# Tarefas propostas
(a) Resuma em duas frases o texto sobre composição e imagens.
(b) Reescreva o trecho do texto sobre composição e imagens que começa em "2.3. Composição do" e termina após "utilização dos hífens.", trocando "oração" por "ideia".

# Texto fornecido

2.3. Composição do texto
– Cada linha deve ter apenas uma oração.
– A pontuação das frases deve respeitar o discurso falado.
– Não se deve dividir palavras com utilização dos hífens.
– Não se deve partir uma frase em páginas diferentes.
– O número de linhas utilizadas por página deve ser limitado. Não se deve incluir muitas informações por página.
– É importante ter muitos espaços em branco na página do texto. Deve-se usar amplas margens e amplos espaços entre os parágrafos do texto, além de amplos espaços entre as linhas do texto.
2.4. Imagens
– É necessário utilizar imagens de apoio ao texto. Para selecionar a melhor imagem, é importante pensar na ideia que se quer transmitir com o texto.
– Deve-se utilizar imagens fáceis de entender e reconhecer.
– A imagem deve ser útil, não necessariamente, bonita.
– Utilizar imagens coloridas, nítidas, grandes e em alta resolução.
– O mesmo estilo de imagens em todo o texto deve ser mantido.
– O uso de gráficos, diagramas e tabelas técnicas deve ser evitado.
– É preciso dar títulos às imagens.

# Dados de origem
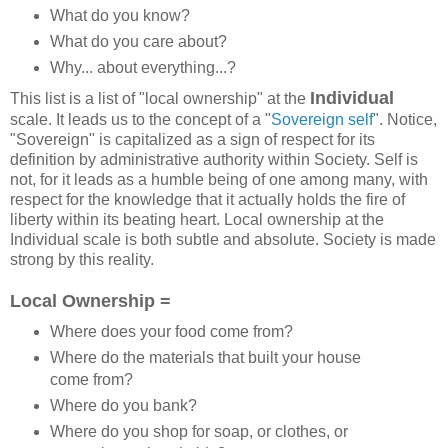
What do you know?
What do you care about?
Why... about everything...?
Individual
This list is a list of "local ownership" at the
scale. It leads us to the concept of a "
Sovereign self
". Notice,
"Sovereign" is capitalized as a sign of respect for its
definition by administrative authority within Society. Self is
not, for it leads as a humble being of one among many, with
respect for the knowledge that it actually holds the fire of
liberty within its beating heart. Local ownership at the
Individual scale is both subtle and absolute. Society is made
strong by this reality.
Local Ownership =
Where does your food come from?
Where do the materials that built your house
come from?
Where do you bank?
Where do you shop for soap, or clothes, or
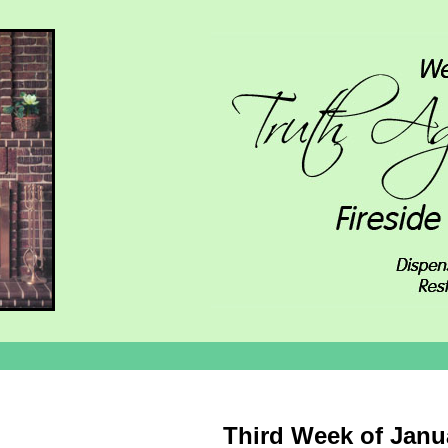
Third Week of Janu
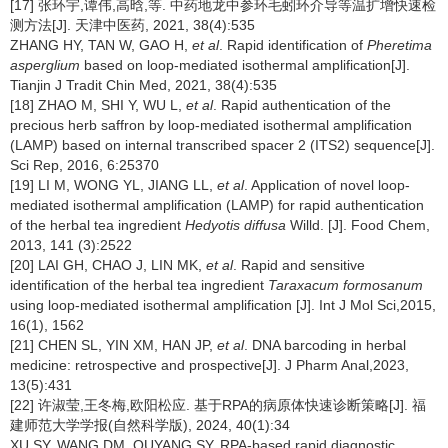
[17] 张环宇,谭伟,高晗,等. 中药地龙中参环毛蚓环介导等温扩增快速检
测方法[J]. 天津中医药, 2021, 38(4):535
ZHANG HY, TAN W, GAO H,
et al
. Rapid identification of
Pheretima
asperglium
based on loop-mediated isothermal amplification[J].
Tianjin J Tradit Chin Med, 2021, 38(4):535
[18] ZHAO M, SHI Y, WU L,
et al
. Rapid authentication of the
precious herb saffron by loop-mediated isothermal amplification
(LAMP) based on internal transcribed spacer 2 (ITS2) sequence[J].
Sci Rep, 2016, 6:25370
[19] LI M, WONG YL, JIANG LL,
et al
. Application of novel loop-
mediated isothermal amplification (LAMP) for rapid authentication
of the herbal tea ingredient
Hedyotis diffusa
Willd. [J]. Food Chem,
2013, 141 (3):2522
[20] LAI GH, CHAO J, LIN MK,
et al
. Rapid and sensitive
identification of the herbal tea ingredient
Taraxacum formosanum
using loop-mediated isothermal amplification [J]. Int J Mol Sci,2015,
16(1), 1562
[21] CHEN SL, YIN XM, HAN JP,
et al
. DNA barcoding in herbal
medicine: retrospective and prospective[J]. J Pharm Anal,2023,
13(5):431
[22] 许淑莹,王冬梅,欧阳松应. 基于RPA的病原体快速诊断策略[J]. 福
建师范大学学报(自然科学版), 2024, 40(1):34
XU SY, WANG DM, OUYANG SY. RPA-based rapid diagnostic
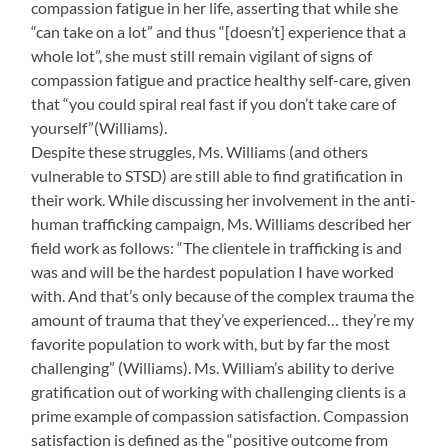
compassion fatigue in her life, asserting that while she
“can take on a lot” and thus “[doesn’t] experience that a
whole lot”, she must still remain vigilant of signs of
compassion fatigue and practice healthy self-care, given
that “you could spiral real fast if you don’t take care of
yourself”(Williams).
Despite these struggles, Ms. Williams (and others
vulnerable to STSD) are still able to find gratification in
their work. While discussing her involvement in the anti-
human trafficking campaign, Ms. Williams described her
field work as follows: “The clientele in trafficking is and
was and will be the hardest population I have worked
with. And that’s only because of the complex trauma the
amount of trauma that they’ve experienced… they’re my
favorite population to work with, but by far the most
challenging” (Williams). Ms. William’s ability to derive
gratification out of working with challenging clients is a
prime example of compassion satisfaction. Compassion
satisfaction is defined as the “positive outcome from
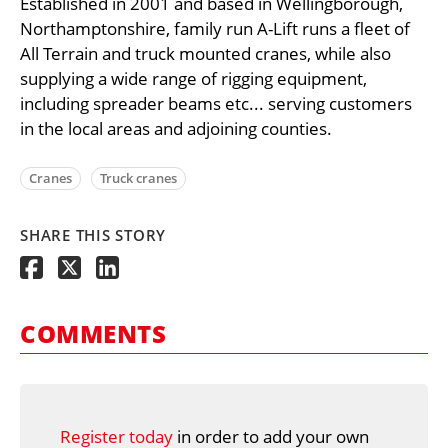
Established in 2001 and based in Wellingborough,
Northamptonshire, family run A-Lift runs a fleet of
All Terrain and truck mounted cranes, while also
supplying a wide range of rigging equipment,
including spreader beams etc... serving customers
in the local areas and adjoining counties.
Cranes
Truck cranes
SHARE THIS STORY
COMMENTS
Register today
in order to add your own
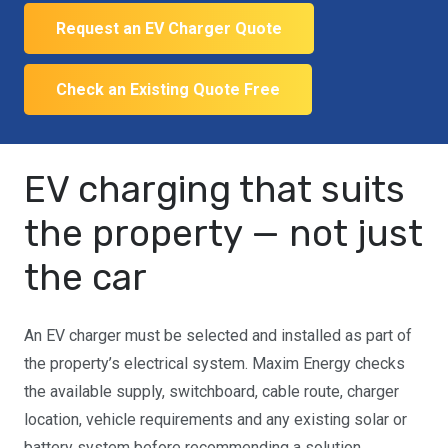
Request an EV Charger Quote
Check an Existing Quote Free
EV charging that suits
the property — not just
the car
An EV charger must be selected and installed as part of
the property’s electrical system. Maxim Energy checks
the available supply, switchboard, cable route, charger
location, vehicle requirements and any existing solar or
battery system before recommending a solution.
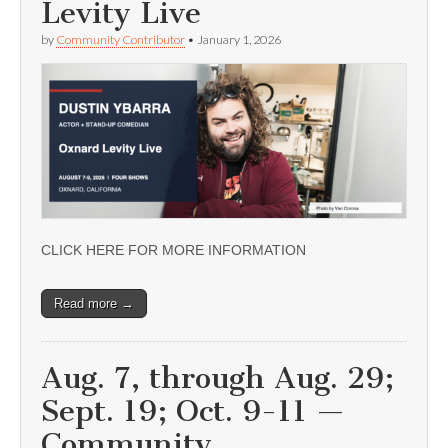
Levity Live
by
Community Contributor
•
January 1, 2026
CLICK HERE FOR MORE INFORMATION
Read more →
Aug. 7, through Aug. 29;
Sept. 19; Oct. 9-11 —
Community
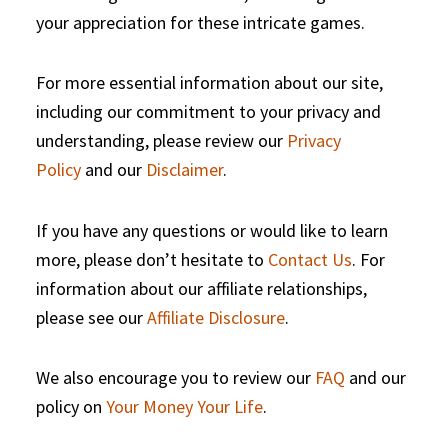
your appreciation for these intricate games.
For more essential information about our site,
including our commitment to your privacy and
understanding, please review our
Privacy
Policy
and our
Disclaimer
.
If you have any questions or would like to learn
more, please don’t hesitate to
Contact Us
. For
information about our affiliate relationships,
please see our
Affiliate Disclosure
.
We also encourage you to review our
FAQ
and our
policy on
Your Money Your Life
.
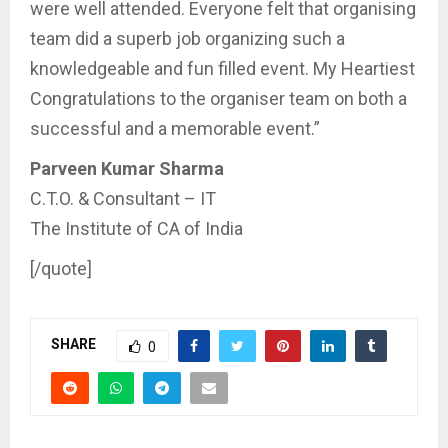
were well attended. Everyone felt that organising
team did a superb job organizing such a
knowledgeable and fun filled event. My Heartiest
Congratulations to the organiser team on both a
successful and a memorable event.”
Parveen Kumar Sharma
C.T.O. & Consultant – IT
The Institute of CA of India
[/quote]
SHARE
0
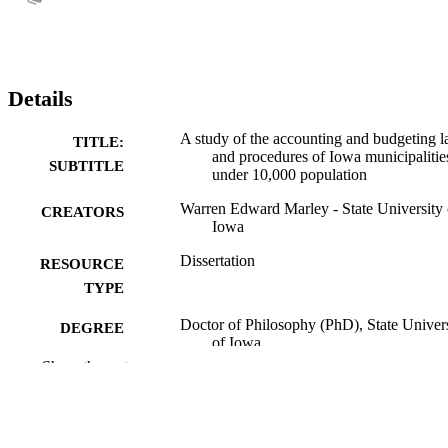
Details
A study of the accounting and budgeting 
TITLE:
and procedures of Iowa municipalitie
SUBTITLE
under 10,000 population
Warren Edward Marley - State University 
CREATORS
Iowa
Dissertation
RESOURCE
TYPE
Doctor of Philosophy (PhD), State Univer
DEGREE
of Iowa
AWARDED
Show the rest
University of Iowa
PUBLISHER
No known copyright restrictions
COPYRIGHT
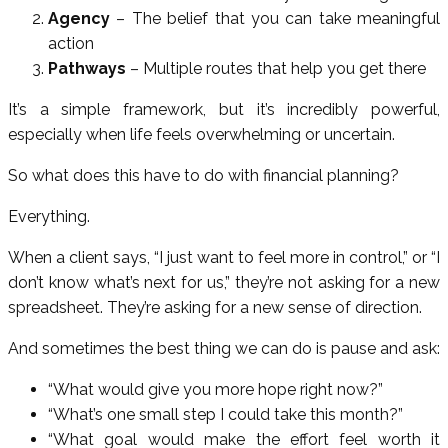
Agency
– The belief that you can take meaningful
action
Pathways
– Multiple routes that help you get there
It’s a simple framework, but it’s incredibly powerful,
especially when life feels overwhelming or uncertain.
So what does this have to do with financial planning?
Everything.
When a client says, “I just want to feel more in control,” or “I
don’t know what’s next for us,” they’re not asking for a new
spreadsheet. They’re asking for a new sense of direction.
And sometimes the best thing we can do is pause and ask:
“What would give you more hope right now?”
“What’s one small step I could take this month?”
“What goal would make the effort feel worth it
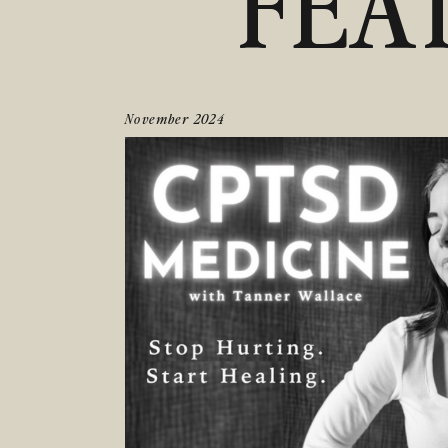
FEA
November 2024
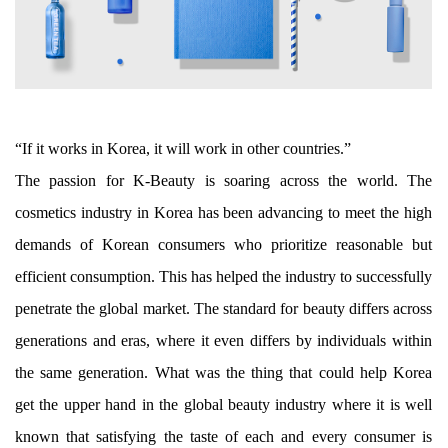
“If it works in Korea, it will work in other countries.”
The passion for K-Beauty is soaring across the world. The
cosmetics industry in Korea has been advancing to meet the high
demands of Korean consumers who prioritize reasonable but
efficient consumption. This has helped the industry to successfully
penetrate the global market. The standard for beauty differs across
generations and eras, where it even differs by individuals within
the same generation. What was the thing that could help Korea
get the upper hand in the global beauty industry where it is well
known that satisfying the taste of each and every consumer is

# Soluções propostas
(a) Na composição do texto, cada linha deve ter apenas uma oração, não se devem dividir palavras com hífens nem partir frases entre páginas, e cada página deve ter poucas linhas e muitos espaços em branco. As imagens devem apoiar o texto, ser fáceis de entender, úteis, coloridas, nítidas e grandes, manter o mesmo estilo e ter títulos, evitando-se gráficos, diagramas e tabelas técnicas.

(b)
2.3. Composição do texto
– Cada linha deve ter apenas uma ideia.
– A pontuação das frases deve respeitar o discurso falado.
– Não se deve dividir palavras com utilização dos hífens.